[TASK TO COMPLETE] Set down the data below from its first line to the line holding "unique. He skillfully", inclusive; omit all pictures.

_____

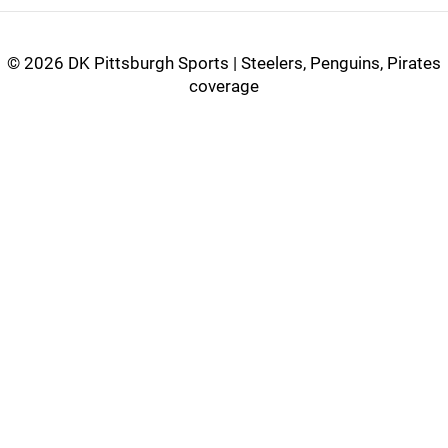
©
2026 DK Pittsburgh Sports | Steelers, Penguins, Pirates
coverage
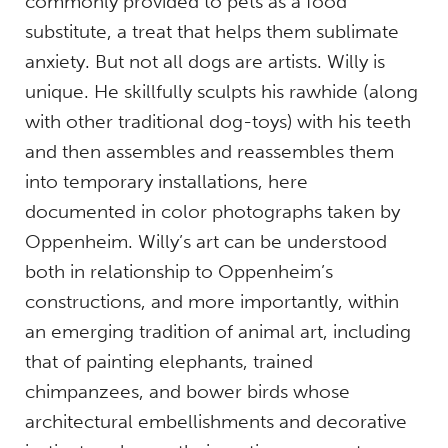
commonly provided to pets as a food
substitute, a treat that helps them sublimate
anxiety. But not all dogs are artists. Willy is
unique. He skillfully sculpts his rawhide (along
with other traditional dog-toys) with his teeth
and then assembles and reassembles them
into temporary installations, here
documented in color photographs taken by
Oppenheim. Willy’s art can be understood
both in relationship to Oppenheim’s
constructions, and more importantly, within
an emerging tradition of animal art, including
that of painting elephants, trained
chimpanzees, and bower birds whose
architectural embellishments and decorative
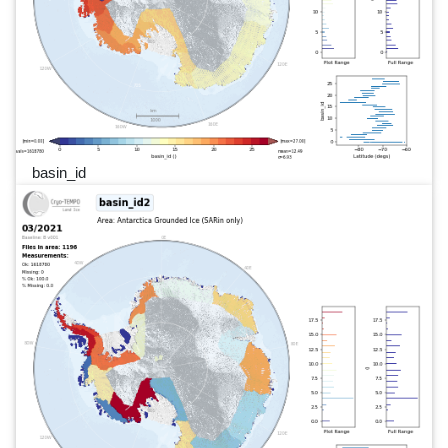
basin_id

_____

[TASK RESULT]
©
2026 DK Pittsburgh Sports | Steelers, Penguins, Pirates
coverage
commonly provided to pets as a food
substitute, a treat that helps them sublimate
anxiety. But not all dogs are artists. Willy is
unique. He skillfully sculpts his rawhide (along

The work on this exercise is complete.